═════ Extract

Roth IRAs
September 16, 2019
One of the qualified retirement plans, the Roth IRA, the hero of today’s newsletter, is governed by rules that are just as complicated as numerous.

Roth IRAs are considered extremely valuable tools for retirement because they are designed to offer tax benefits that no other retirement account can. Roth IRAs are able to grow tax free throughout your career and beyond, and unlike many other types of retirement accounts, you don't pay any tax when you take withdrawals from a Roth IRA in retirement.



A Roth IRA is an IRA that is subject to the same rules that apply to a traditional IRA, except for the following.

  • You cannot deduct contributions to a Roth IRA.

  • If you satisfy the requirements, qualified distributions are tax-free.

  • You can make contributions to your Roth IRA after you reach age 70 1⁄2.

  • You can leave amounts in your Roth IRA as long as you live.

  • The account or annuity must be designated as a Roth IRA when it is set up.

Regardless of your age, you may be able to establish and make nondeductible contributions to a Roth IRA.

To be a Roth IRA, the account or annuity must be designated as a Roth IRA when it is opened. A deemed IRA can be a Roth IRA, but neither a SEP IRA nor a SIMPLE IRA can be designated as a Roth IRA.

The same combined contribution limit applies to all of your Roth and traditional IRAs. But there are also income limits that restrict who can contribute to a Roth IRA.

The income limits are based on your modified adjusted gross income (MAGI). If your income falls into the Roth IRA phase-out range, your maximum contribution decreases. Generally, you can make the maximum contribution to a Roth IRA if you have taxable compensation and your MAGI for tax year 2019 is less than:

  • $193,000 for married filing jointly or qualifying widow(er);

  • $122,000 for single, head of household, or married filing separately and you didn’t live with your spouse at any time during the year;

  • $10,000 if married filing separately and you lived with your spouse at any time during the year.

The contribution limit is phased-out if your MAGI is $203,000 for married filing jointly, and $137,000 for single, head of household, or married filing separately.

The contribution limit also depends on whether contributions are made only to Roth IRAs or to both traditional IRAs and Roth IRAs. The maximum contribution for 2019 is $6,000, or $7,000 if you’re age 50 or older.

If contributions are made only to Roth IRAs, your contribution limit generally is the lesser of:

  • $6,000 ($7,000 if you are age 50 or older), or

  • Your taxable compensation.

══════════
═════ Data listing

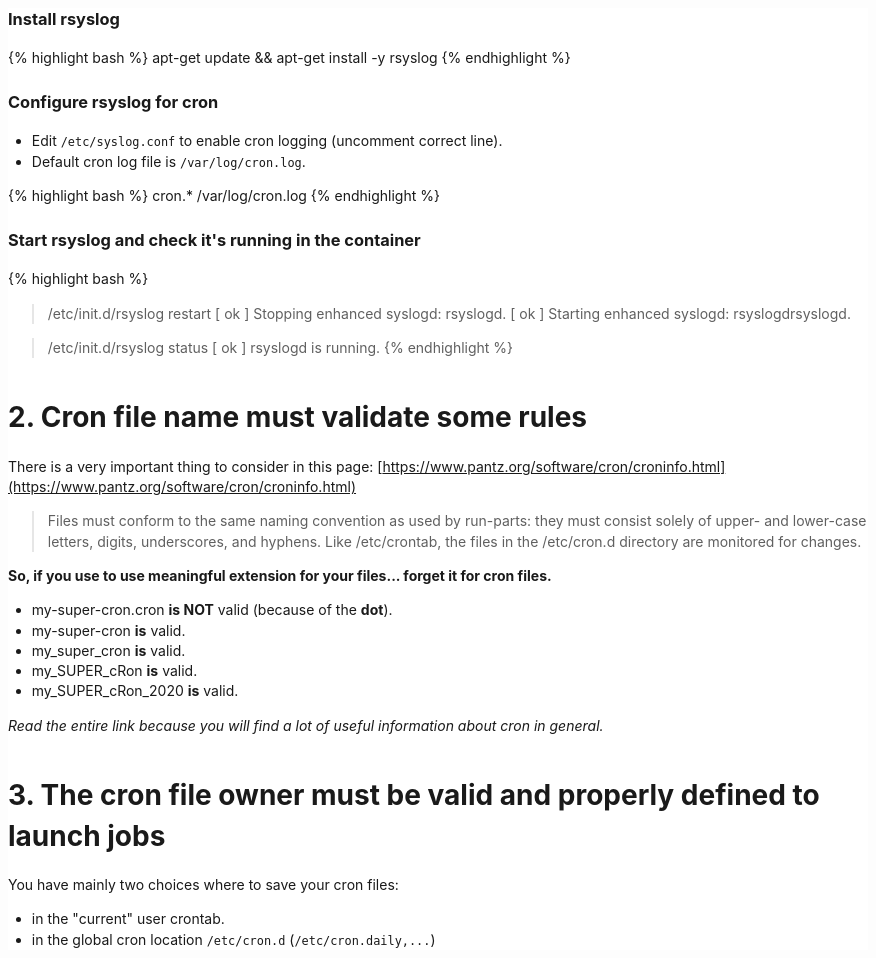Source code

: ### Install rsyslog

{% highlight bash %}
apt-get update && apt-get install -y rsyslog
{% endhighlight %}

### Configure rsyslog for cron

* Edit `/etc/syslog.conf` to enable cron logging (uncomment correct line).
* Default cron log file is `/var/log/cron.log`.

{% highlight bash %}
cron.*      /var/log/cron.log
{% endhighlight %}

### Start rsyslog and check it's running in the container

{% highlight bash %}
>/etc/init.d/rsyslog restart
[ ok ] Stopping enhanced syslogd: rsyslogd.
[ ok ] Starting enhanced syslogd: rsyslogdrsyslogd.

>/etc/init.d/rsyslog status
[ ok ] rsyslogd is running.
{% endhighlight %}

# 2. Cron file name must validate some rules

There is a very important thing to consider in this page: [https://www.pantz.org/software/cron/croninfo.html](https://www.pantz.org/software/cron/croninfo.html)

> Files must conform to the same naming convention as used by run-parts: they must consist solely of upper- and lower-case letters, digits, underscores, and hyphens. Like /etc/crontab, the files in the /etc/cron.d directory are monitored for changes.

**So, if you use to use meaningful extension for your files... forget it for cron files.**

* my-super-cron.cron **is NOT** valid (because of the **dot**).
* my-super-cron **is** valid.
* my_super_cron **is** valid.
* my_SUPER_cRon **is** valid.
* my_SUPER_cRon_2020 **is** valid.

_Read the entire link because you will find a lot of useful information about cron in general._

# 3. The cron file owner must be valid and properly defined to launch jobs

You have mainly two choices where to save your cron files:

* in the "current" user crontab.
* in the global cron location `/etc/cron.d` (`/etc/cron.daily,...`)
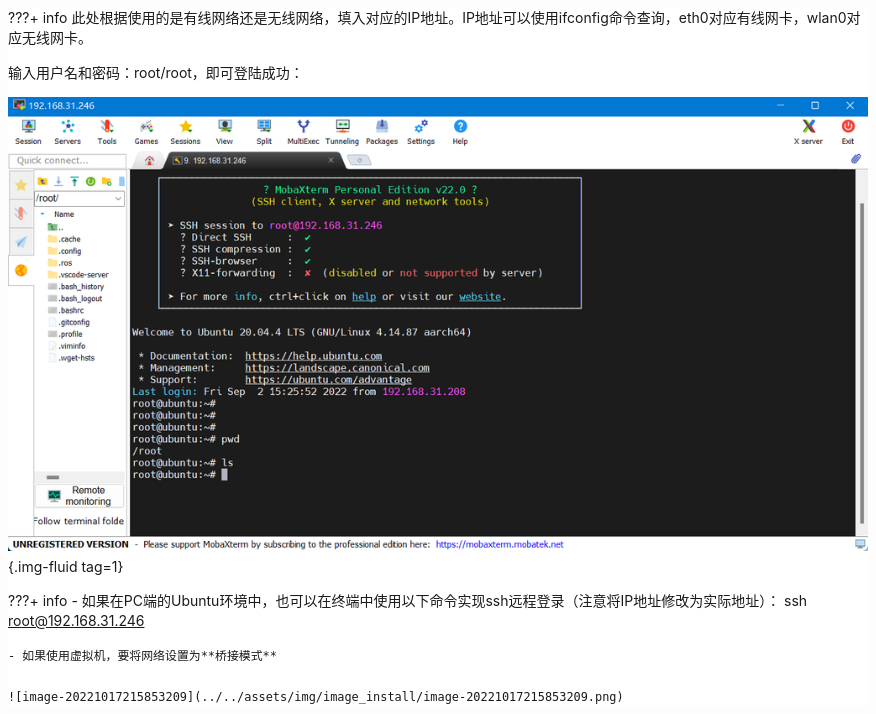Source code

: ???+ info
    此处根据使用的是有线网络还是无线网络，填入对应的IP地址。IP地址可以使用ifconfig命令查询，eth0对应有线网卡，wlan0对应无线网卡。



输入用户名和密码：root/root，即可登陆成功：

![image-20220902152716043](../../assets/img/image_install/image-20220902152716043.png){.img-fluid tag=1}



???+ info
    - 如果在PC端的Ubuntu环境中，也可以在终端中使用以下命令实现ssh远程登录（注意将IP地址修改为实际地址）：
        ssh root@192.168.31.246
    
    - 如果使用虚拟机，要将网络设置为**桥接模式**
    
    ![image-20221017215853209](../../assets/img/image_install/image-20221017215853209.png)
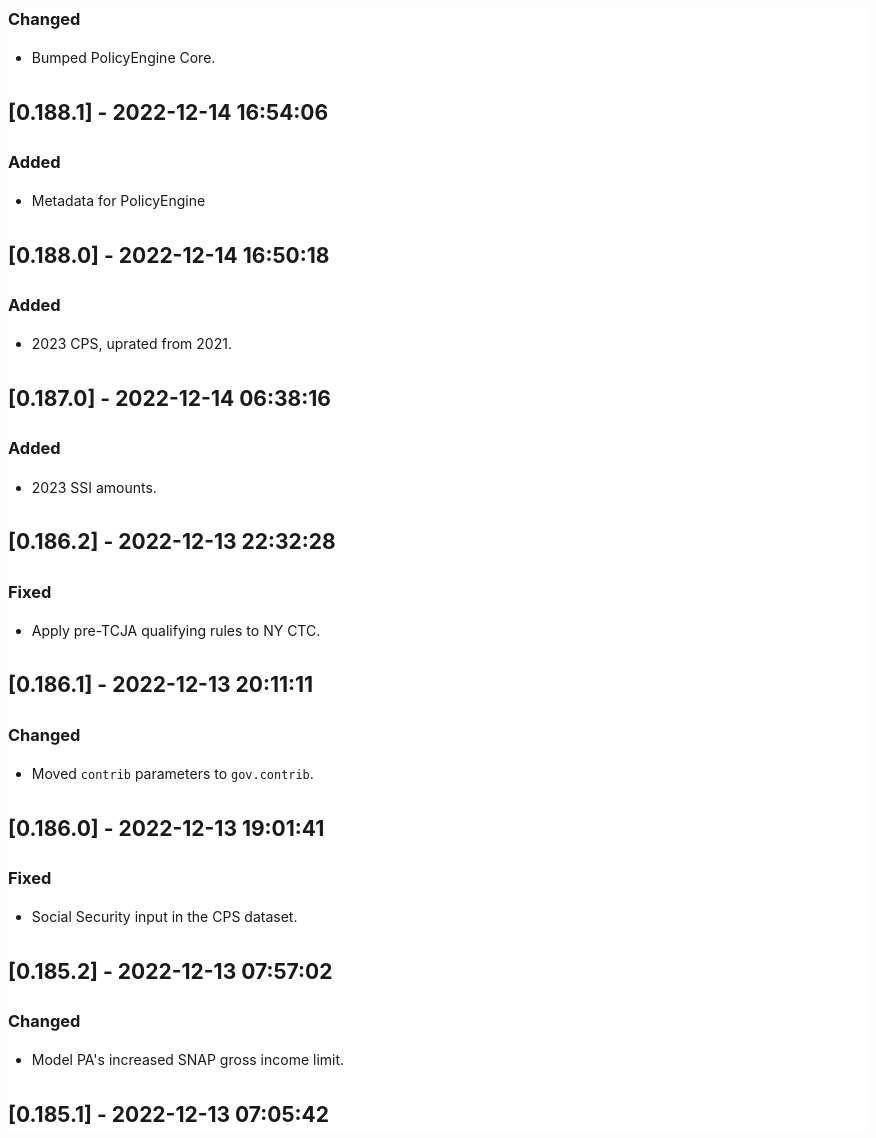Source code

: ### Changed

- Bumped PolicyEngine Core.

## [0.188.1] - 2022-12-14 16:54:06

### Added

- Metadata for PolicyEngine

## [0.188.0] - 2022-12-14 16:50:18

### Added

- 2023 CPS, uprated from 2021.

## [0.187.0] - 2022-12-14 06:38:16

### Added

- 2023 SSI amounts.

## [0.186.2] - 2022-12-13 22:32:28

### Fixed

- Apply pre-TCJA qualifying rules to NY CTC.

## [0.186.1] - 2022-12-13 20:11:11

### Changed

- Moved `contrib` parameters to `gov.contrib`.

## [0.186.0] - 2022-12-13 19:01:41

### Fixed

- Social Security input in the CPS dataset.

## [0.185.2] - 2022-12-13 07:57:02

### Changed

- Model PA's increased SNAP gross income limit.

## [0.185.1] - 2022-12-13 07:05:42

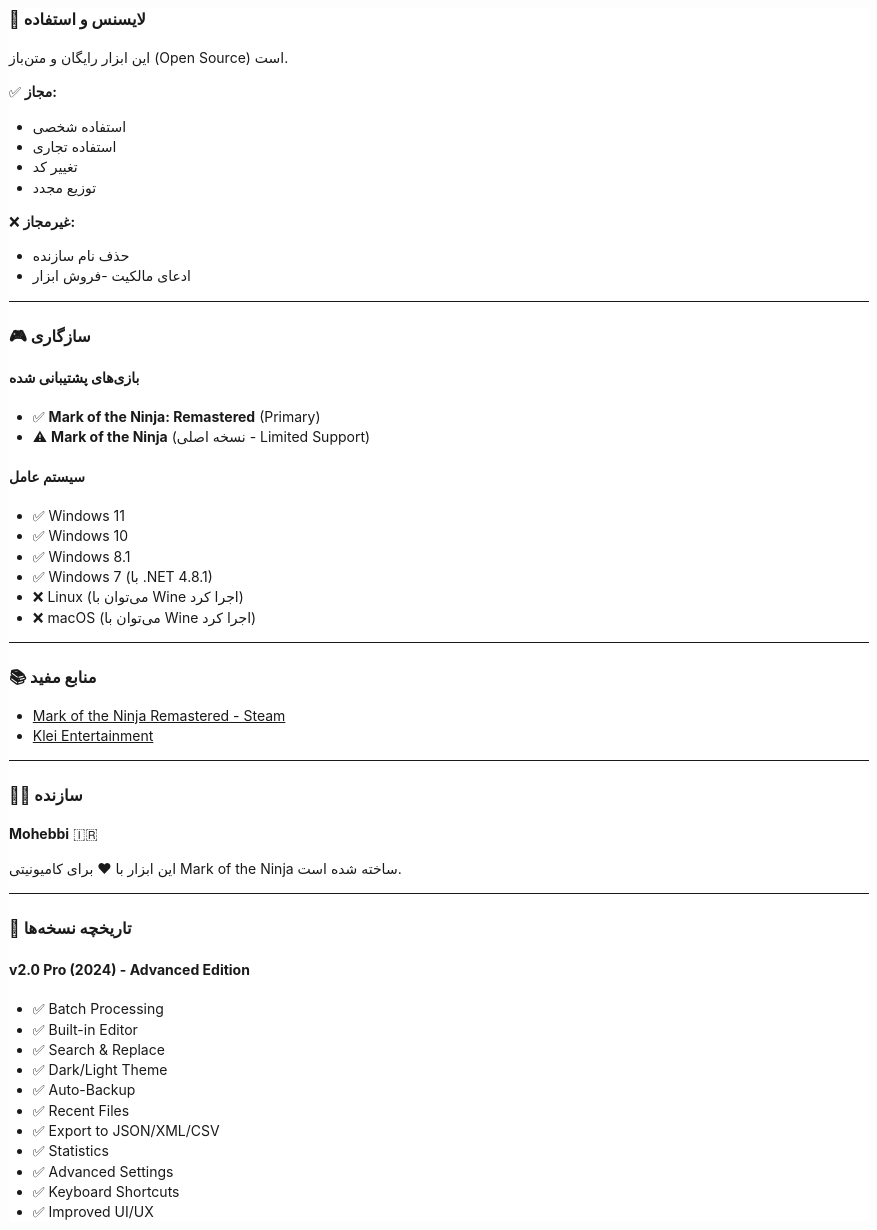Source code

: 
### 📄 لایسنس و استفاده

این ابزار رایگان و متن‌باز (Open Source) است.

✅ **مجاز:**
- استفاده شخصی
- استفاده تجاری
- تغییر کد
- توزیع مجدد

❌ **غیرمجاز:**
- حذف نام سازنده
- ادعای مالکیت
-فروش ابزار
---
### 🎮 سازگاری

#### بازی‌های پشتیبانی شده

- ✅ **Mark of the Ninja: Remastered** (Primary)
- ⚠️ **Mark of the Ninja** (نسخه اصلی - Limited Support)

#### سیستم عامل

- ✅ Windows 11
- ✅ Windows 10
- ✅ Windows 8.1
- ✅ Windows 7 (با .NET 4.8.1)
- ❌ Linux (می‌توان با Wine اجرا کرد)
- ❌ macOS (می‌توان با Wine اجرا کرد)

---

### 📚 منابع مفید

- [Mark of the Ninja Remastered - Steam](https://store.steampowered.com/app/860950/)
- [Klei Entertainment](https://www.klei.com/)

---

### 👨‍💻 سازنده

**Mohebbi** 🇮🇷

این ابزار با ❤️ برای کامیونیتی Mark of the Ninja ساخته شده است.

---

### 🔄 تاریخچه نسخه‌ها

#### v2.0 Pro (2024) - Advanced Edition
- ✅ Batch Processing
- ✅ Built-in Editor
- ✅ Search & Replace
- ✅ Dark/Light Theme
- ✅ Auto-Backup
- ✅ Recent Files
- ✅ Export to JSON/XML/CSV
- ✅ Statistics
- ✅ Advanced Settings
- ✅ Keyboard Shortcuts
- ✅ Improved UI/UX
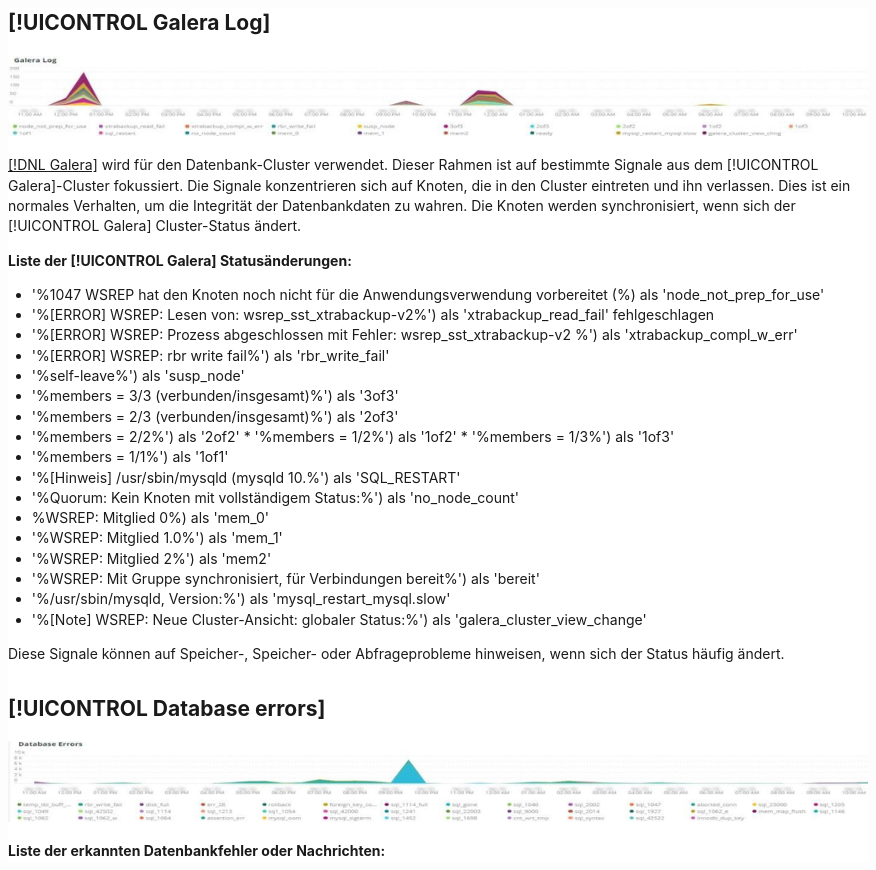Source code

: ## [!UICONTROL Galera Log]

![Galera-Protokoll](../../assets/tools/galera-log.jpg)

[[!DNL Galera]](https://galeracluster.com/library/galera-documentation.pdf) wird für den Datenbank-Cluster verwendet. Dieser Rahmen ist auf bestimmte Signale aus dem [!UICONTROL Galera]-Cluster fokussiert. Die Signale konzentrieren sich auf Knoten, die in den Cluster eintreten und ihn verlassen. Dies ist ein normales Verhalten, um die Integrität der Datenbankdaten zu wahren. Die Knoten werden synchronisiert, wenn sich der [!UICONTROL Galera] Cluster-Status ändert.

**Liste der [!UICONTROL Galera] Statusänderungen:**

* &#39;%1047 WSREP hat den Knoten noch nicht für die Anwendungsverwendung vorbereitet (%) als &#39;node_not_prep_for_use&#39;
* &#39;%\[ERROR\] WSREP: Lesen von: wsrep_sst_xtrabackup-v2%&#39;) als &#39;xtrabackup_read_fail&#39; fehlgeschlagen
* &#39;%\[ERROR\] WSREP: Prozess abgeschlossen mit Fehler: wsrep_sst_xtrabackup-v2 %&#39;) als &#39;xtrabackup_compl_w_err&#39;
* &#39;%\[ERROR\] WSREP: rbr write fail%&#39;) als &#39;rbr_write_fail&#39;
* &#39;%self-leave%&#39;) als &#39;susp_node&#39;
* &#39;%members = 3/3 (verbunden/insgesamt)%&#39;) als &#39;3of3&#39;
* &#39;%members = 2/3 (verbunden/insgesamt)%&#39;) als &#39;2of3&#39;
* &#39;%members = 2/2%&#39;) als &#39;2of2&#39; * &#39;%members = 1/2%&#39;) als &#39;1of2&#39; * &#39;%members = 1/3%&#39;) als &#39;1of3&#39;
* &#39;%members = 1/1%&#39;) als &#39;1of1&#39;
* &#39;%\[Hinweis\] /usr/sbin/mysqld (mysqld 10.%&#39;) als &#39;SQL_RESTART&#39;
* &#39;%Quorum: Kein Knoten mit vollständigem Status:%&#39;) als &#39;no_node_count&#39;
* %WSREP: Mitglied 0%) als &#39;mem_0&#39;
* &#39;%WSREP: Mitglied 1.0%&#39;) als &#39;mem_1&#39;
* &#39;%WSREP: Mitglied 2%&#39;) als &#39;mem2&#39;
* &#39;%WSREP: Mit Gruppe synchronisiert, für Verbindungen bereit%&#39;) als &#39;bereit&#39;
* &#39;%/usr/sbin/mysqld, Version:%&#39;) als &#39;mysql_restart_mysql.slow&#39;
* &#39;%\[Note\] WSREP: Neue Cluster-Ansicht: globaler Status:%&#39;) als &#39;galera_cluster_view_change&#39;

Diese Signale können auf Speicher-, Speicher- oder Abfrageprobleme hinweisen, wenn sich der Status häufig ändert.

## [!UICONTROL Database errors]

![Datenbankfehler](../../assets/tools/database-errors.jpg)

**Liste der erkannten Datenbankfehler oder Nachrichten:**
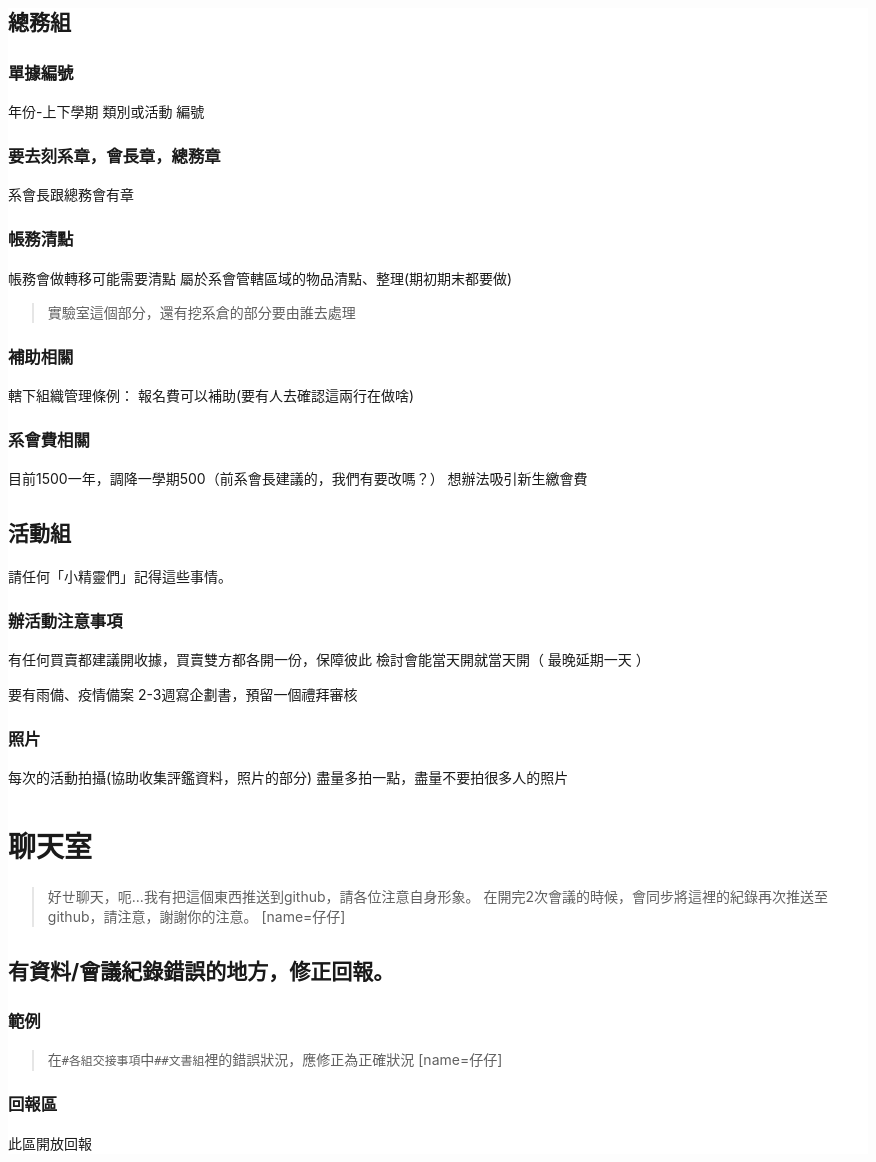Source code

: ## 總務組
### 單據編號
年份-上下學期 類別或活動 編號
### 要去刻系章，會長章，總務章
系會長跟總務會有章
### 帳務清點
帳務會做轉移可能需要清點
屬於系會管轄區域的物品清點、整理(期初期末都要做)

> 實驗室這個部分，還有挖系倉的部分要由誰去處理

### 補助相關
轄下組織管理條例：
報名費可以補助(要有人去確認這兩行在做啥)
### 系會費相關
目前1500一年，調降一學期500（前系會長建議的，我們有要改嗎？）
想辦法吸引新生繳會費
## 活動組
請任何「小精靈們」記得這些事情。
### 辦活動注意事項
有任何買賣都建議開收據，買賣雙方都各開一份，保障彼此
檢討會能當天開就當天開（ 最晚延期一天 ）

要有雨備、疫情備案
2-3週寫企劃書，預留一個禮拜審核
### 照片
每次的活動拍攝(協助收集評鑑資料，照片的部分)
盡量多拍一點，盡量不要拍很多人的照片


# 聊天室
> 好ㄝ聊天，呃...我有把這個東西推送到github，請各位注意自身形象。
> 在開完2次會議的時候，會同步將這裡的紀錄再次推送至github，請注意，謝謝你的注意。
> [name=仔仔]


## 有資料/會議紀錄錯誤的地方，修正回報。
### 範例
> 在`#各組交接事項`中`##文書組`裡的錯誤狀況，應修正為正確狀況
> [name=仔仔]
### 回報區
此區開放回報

══════════

Tasks to perform:
1) Please reproduce the Roth IRA article from the words "Roth IRAs are considered" through the words "distributions are tax-free.", swapping "qualified distributions" for "eligible withdrawals".
2) According to the Roth IRA article, what is the maximum 2019 contribution for someone age 50 or older?
3) Check each statement against the Roth IRA article, and answer yes or no with the words from the article that settle it.
(a) Contributions to a Roth IRA can be deducted.
(b) A SIMPLE IRA can be designated as a Roth IRA.
(c) The income limits are based on modified adjusted gross income.
Use only the Roth IRA article as your source, not the data.

Task solutions:
1)
Roth IRAs are considered extremely valuable tools for retirement because they are designed to offer tax benefits that no other retirement account can. Roth IRAs are able to grow tax free throughout your career and beyond, and unlike many other types of retirement accounts, you don't pay any tax when you take withdrawals from a Roth IRA in retirement.



A Roth IRA is an IRA that is subject to the same rules that apply to a traditional IRA, except for the following.

  • You cannot deduct contributions to a Roth IRA.

  • If you satisfy the requirements, eligible withdrawals are tax-free.

2) $7,000

3)
(a) No: "You cannot deduct contributions to a Roth IRA."
(b) No: "neither a SEP IRA nor a SIMPLE IRA can be designated as a Roth IRA."
(c) Yes: "The income limits are based on your modified adjusted gross income (MAGI)."